*DIRECTIVE:*
Lines from the one containing "02841 21202 entgegen." through the last line of the records below are to be repeated exactly.
**********
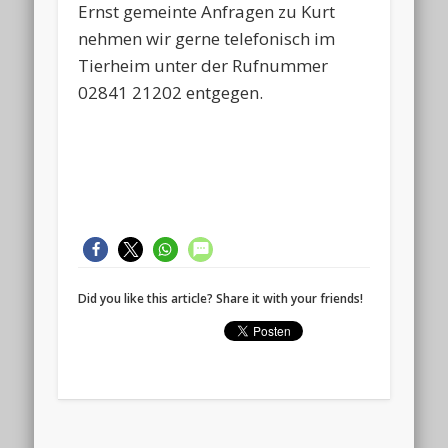
Ernst gemeinte Anfragen zu Kurt
nehmen wir gerne telefonisch im
Tierheim unter der Rufnummer
02841 21202 entgegen.
Did you like this article? Share it with your friends!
**********
*OUTPUT OF THE EXERCISE:*
02841 21202 entgegen.
Did you like this article? Share it with your friends!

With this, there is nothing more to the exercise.